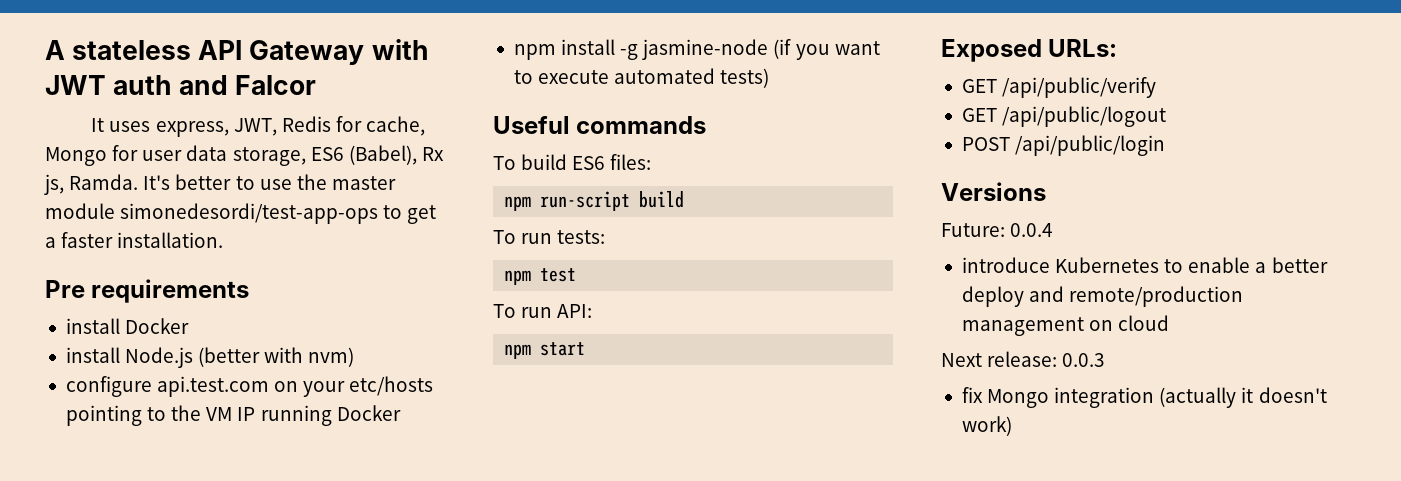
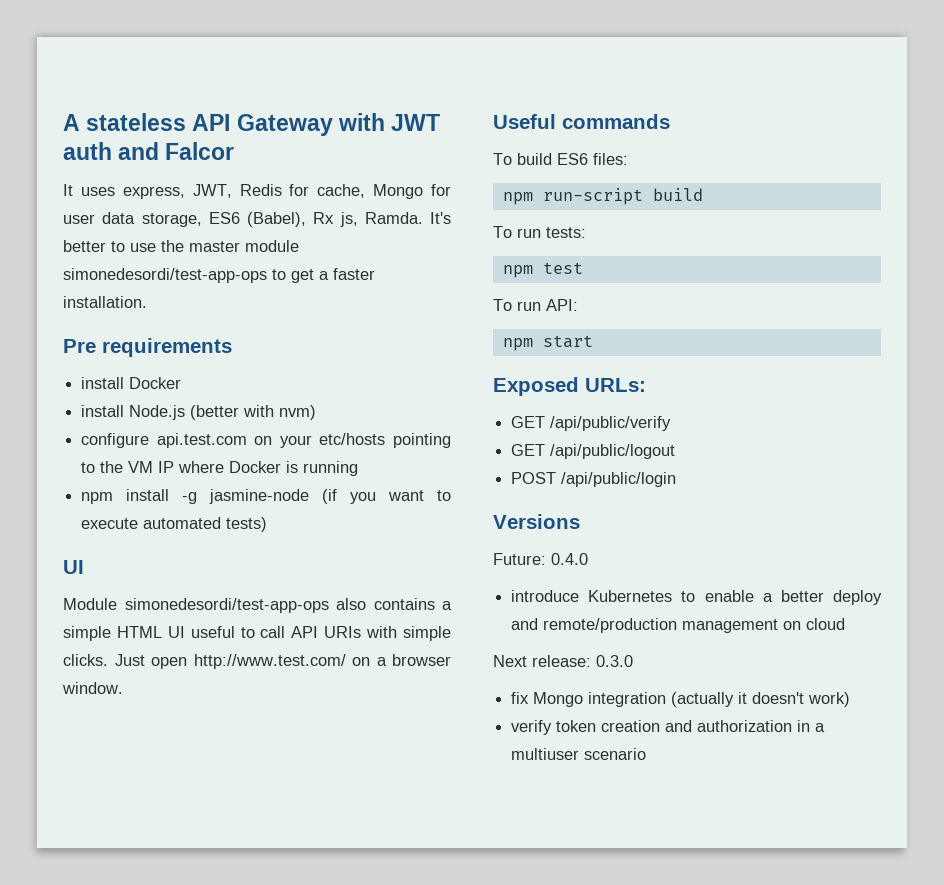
(256, 414) none -> [178,461,299,473] where Docker is
[336,405,401,421] Docker -> (359, 468) none
(770, 78) none -> [63,560,84,574] [63,598,452,613] [63,626,452,641] [63,654,451,669] [62,682,123,694] // UI // Module simonedesordi/test-app-ops also contains a simple HTML UI useful to call API URIs with simple clicks. Just open http://www.test.com/ on a browser window.
[1010,223,1054,237] 0.0.4 -> [551,553,588,565] 0.4.0
[1062,353,1106,367] 0.0.3 -> [596,655,633,667] 0.3.0
(1012, 426) none -> [511,720,826,735] [511,748,647,760] // verify token creation and authorization in a multiuser scenario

WHAT IS BEING ASKED:
What is needed is a word-for-word copy of the lines from the start of the data to the line with "[1062,353,1106,367] 0.0.3 ->", inclusive, with no pictures in it.

EXERCISE RESULT:
(256, 414) none -> [178,461,299,473] where Docker is
[336,405,401,421] Docker -> (359, 468) none
(770, 78) none -> [63,560,84,574] [63,598,452,613] [63,626,452,641] [63,654,451,669] [62,682,123,694] // UI // Module simonedesordi/test-app-ops also contains a simple HTML UI useful to call API URIs with simple clicks. Just open http://www.test.com/ on a browser window.
[1010,223,1054,237] 0.0.4 -> [551,553,588,565] 0.4.0
[1062,353,1106,367] 0.0.3 -> [596,655,633,667] 0.3.0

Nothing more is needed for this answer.